## Exercise brief
Copy the listing below line for line, without altering a single character.

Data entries
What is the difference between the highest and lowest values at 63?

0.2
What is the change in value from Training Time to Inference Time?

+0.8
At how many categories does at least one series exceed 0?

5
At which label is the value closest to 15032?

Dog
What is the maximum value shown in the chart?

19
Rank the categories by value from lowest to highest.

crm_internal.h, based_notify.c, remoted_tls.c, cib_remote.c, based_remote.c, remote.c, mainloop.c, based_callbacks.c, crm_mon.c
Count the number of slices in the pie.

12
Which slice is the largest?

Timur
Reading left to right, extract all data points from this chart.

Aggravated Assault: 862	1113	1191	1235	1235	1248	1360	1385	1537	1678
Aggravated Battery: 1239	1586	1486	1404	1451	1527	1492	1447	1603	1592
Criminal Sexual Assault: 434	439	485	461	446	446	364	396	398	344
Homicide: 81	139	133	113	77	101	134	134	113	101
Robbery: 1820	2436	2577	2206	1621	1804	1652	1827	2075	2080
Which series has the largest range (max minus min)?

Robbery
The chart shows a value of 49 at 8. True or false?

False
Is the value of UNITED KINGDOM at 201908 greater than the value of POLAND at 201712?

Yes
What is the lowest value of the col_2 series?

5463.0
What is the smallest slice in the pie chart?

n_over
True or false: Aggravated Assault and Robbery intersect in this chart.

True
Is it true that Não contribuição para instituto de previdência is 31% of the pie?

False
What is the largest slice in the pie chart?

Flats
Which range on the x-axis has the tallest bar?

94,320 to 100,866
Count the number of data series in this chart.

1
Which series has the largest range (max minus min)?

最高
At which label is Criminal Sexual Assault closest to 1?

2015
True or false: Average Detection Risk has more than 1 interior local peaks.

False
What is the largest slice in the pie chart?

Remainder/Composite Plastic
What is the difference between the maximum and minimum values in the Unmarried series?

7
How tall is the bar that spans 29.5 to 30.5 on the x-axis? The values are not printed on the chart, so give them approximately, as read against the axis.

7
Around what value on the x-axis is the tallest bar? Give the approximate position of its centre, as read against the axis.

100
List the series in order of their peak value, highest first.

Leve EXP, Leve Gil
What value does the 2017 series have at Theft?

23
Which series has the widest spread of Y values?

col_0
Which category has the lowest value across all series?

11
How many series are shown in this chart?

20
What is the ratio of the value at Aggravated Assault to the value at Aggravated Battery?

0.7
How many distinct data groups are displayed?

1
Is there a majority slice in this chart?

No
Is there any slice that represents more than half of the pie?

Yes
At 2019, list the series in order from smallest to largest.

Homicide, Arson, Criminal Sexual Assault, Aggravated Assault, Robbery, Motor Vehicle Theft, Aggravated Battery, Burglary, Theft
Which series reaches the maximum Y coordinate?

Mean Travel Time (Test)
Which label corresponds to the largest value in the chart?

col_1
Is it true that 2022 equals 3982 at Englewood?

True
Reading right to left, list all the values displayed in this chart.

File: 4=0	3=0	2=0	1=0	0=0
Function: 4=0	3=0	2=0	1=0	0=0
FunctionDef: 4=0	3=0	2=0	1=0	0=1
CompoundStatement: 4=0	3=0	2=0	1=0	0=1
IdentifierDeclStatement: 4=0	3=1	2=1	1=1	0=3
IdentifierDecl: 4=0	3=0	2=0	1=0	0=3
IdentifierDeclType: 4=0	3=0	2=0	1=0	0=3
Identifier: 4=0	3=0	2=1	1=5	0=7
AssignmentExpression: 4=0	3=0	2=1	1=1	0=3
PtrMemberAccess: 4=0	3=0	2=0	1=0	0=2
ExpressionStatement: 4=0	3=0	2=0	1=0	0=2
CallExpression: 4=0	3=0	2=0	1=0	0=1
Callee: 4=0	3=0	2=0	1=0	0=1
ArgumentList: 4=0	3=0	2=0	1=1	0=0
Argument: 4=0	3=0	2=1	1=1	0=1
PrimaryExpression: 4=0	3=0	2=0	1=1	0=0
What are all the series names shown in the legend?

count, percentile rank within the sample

## Task result
What is the difference between the highest and lowest values at 63?

0.2
What is the change in value from Training Time to Inference Time?

+0.8
At how many categories does at least one series exceed 0?

5
At which label is the value closest to 15032?

Dog
What is the maximum value shown in the chart?

19
Rank the categories by value from lowest to highest.

crm_internal.h, based_notify.c, remoted_tls.c, cib_remote.c, based_remote.c, remote.c, mainloop.c, based_callbacks.c, crm_mon.c
Count the number of slices in the pie.

12
Which slice is the largest?

Timur
Reading left to right, extract all data points from this chart.

Aggravated Assault: 862	1113	1191	1235	1235	1248	1360	1385	1537	1678
Aggravated Battery: 1239	1586	1486	1404	1451	1527	1492	1447	1603	1592
Criminal Sexual Assault: 434	439	485	461	446	446	364	396	398	344
Homicide: 81	139	133	113	77	101	134	134	113	101
Robbery: 1820	2436	2577	2206	1621	1804	1652	1827	2075	2080
Which series has the largest range (max minus min)?

Robbery
The chart shows a value of 49 at 8. True or false?

False
Is the value of UNITED KINGDOM at 201908 greater than the value of POLAND at 201712?

Yes
What is the lowest value of the col_2 series?

5463.0
What is the smallest slice in the pie chart?

n_over
True or false: Aggravated Assault and Robbery intersect in this chart.

True
Is it true that Não contribuição para instituto de previdência is 31% of the pie?

False
What is the largest slice in the pie chart?

Flats
Which range on the x-axis has the tallest bar?

94,320 to 100,866
Count the number of data series in this chart.

1
Which series has the largest range (max minus min)?

最高
At which label is Criminal Sexual Assault closest to 1?

2015
True or false: Average Detection Risk has more than 1 interior local peaks.

False
What is the largest slice in the pie chart?

Remainder/Composite Plastic
What is the difference between the maximum and minimum values in the Unmarried series?

7
How tall is the bar that spans 29.5 to 30.5 on the x-axis? The values are not printed on the chart, so give them approximately, as read against the axis.

7
Around what value on the x-axis is the tallest bar? Give the approximate position of its centre, as read against the axis.

100
List the series in order of their peak value, highest first.

Leve EXP, Leve Gil
What value does the 2017 series have at Theft?

23
Which series has the widest spread of Y values?

col_0
Which category has the lowest value across all series?

11
How many series are shown in this chart?

20
What is the ratio of the value at Aggravated Assault to the value at Aggravated Battery?

0.7
How many distinct data groups are displayed?

1
Is there a majority slice in this chart?

No
Is there any slice that represents more than half of the pie?

Yes
At 2019, list the series in order from smallest to largest.

Homicide, Arson, Criminal Sexual Assault, Aggravated Assault, Robbery, Motor Vehicle Theft, Aggravated Battery, Burglary, Theft
Which series reaches the maximum Y coordinate?

Mean Travel Time (Test)
Which label corresponds to the largest value in the chart?

col_1
Is it true that 2022 equals 3982 at Englewood?

True
Reading right to left, list all the values displayed in this chart.

File: 4=0	3=0	2=0	1=0	0=0
Function: 4=0	3=0	2=0	1=0	0=0
FunctionDef: 4=0	3=0	2=0	1=0	0=1
CompoundStatement: 4=0	3=0	2=0	1=0	0=1
IdentifierDeclStatement: 4=0	3=1	2=1	1=1	0=3
IdentifierDecl: 4=0	3=0	2=0	1=0	0=3
IdentifierDeclType: 4=0	3=0	2=0	1=0	0=3
Identifier: 4=0	3=0	2=1	1=5	0=7
AssignmentExpression: 4=0	3=0	2=1	1=1	0=3
PtrMemberAccess: 4=0	3=0	2=0	1=0	0=2
ExpressionStatement: 4=0	3=0	2=0	1=0	0=2
CallExpression: 4=0	3=0	2=0	1=0	0=1
Callee: 4=0	3=0	2=0	1=0	0=1
ArgumentList: 4=0	3=0	2=0	1=1	0=0
Argument: 4=0	3=0	2=1	1=1	0=1
PrimaryExpression: 4=0	3=0	2=0	1=1	0=0
What are all the series names shown in the legend?

count, percentile rank within the sample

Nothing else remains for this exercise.